(Stored data)
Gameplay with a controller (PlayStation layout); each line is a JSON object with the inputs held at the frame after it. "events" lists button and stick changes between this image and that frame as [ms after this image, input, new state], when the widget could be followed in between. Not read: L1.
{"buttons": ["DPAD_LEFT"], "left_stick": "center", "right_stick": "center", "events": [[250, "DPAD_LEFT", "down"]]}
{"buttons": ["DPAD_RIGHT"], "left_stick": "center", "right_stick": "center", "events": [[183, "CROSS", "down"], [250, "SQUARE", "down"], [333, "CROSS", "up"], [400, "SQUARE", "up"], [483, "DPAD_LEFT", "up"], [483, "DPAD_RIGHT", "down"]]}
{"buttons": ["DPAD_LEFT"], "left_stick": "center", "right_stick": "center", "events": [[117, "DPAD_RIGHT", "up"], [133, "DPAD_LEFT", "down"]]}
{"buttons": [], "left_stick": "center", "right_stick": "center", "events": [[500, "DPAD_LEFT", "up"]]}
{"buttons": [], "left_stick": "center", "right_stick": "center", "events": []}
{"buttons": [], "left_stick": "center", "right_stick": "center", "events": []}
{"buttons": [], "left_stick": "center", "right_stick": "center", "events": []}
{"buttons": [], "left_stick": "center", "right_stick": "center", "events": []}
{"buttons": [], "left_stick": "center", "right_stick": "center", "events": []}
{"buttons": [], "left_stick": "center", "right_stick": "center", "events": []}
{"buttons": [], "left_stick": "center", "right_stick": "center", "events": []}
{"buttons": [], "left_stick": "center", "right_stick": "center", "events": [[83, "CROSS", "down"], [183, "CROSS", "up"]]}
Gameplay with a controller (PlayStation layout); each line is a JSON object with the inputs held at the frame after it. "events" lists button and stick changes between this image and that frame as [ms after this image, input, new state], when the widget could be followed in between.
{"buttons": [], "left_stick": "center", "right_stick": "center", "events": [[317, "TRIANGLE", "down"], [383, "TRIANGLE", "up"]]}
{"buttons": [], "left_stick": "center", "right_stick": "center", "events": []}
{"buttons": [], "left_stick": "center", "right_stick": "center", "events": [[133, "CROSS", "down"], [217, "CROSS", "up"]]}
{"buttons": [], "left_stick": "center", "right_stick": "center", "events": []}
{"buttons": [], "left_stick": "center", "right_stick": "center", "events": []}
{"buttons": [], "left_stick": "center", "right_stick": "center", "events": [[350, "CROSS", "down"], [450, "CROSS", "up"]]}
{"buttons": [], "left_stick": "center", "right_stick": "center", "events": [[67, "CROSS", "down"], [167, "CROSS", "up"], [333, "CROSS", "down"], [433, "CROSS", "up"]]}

▸ **Problem requirements**: Copy the entries above exactly, leaving none out.

▸ **Your solution**:
Gameplay with a controller (PlayStation layout); each line is a JSON object with the inputs held at the frame after it. "events" lists button and stick changes between this image and that frame as [ms after this image, input, new state], when the widget could be followed in between. Not read: L1.
{"buttons": ["DPAD_LEFT"], "left_stick": "center", "right_stick": "center", "events": [[250, "DPAD_LEFT", "down"]]}
{"buttons": ["DPAD_RIGHT"], "left_stick": "center", "right_stick": "center", "events": [[183, "CROSS", "down"], [250, "SQUARE", "down"], [333, "CROSS", "up"], [400, "SQUARE", "up"], [483, "DPAD_LEFT", "up"], [483, "DPAD_RIGHT", "down"]]}
{"buttons": ["DPAD_LEFT"], "left_stick": "center", "right_stick": "center", "events": [[117, "DPAD_RIGHT", "up"], [133, "DPAD_LEFT", "down"]]}
{"buttons": [], "left_stick": "center", "right_stick": "center", "events": [[500, "DPAD_LEFT", "up"]]}
{"buttons": [], "left_stick": "center", "right_stick": "center", "events": []}
{"buttons": [], "left_stick": "center", "right_stick": "center", "events": []}
{"buttons": [], "left_stick": "center", "right_stick": "center", "events": []}
{"buttons": [], "left_stick": "center", "right_stick": "center", "events": []}
{"buttons": [], "left_stick": "center", "right_stick": "center", "events": []}
{"buttons": [], "left_stick": "center", "right_stick": "center", "events": []}
{"buttons": [], "left_stick": "center", "right_stick": "center", "events": []}
{"buttons": [], "left_stick": "center", "right_stick": "center", "events": [[83, "CROSS", "down"], [183, "CROSS", "up"]]}
Gameplay with a controller (PlayStation layout); each line is a JSON object with the inputs held at the frame after it. "events" lists button and stick changes between this image and that frame as [ms after this image, input, new state], when the widget could be followed in between.
{"buttons": [], "left_stick": "center", "right_stick": "center", "events": [[317, "TRIANGLE", "down"], [383, "TRIANGLE", "up"]]}
{"buttons": [], "left_stick": "center", "right_stick": "center", "events": []}
{"buttons": [], "left_stick": "center", "right_stick": "center", "events": [[133, "CROSS", "down"], [217, "CROSS", "up"]]}
{"buttons": [], "left_stick": "center", "right_stick": "center", "events": []}
{"buttons": [], "left_stick": "center", "right_stick": "center", "events": []}
{"buttons": [], "left_stick": "center", "right_stick": "center", "events": [[350, "CROSS", "down"], [450, "CROSS", "up"]]}
{"buttons": [], "left_stick": "center", "right_stick": "center", "events": [[67, "CROSS", "down"], [167, "CROSS", "up"], [333, "CROSS", "down"], [433, "CROSS", "up"]]}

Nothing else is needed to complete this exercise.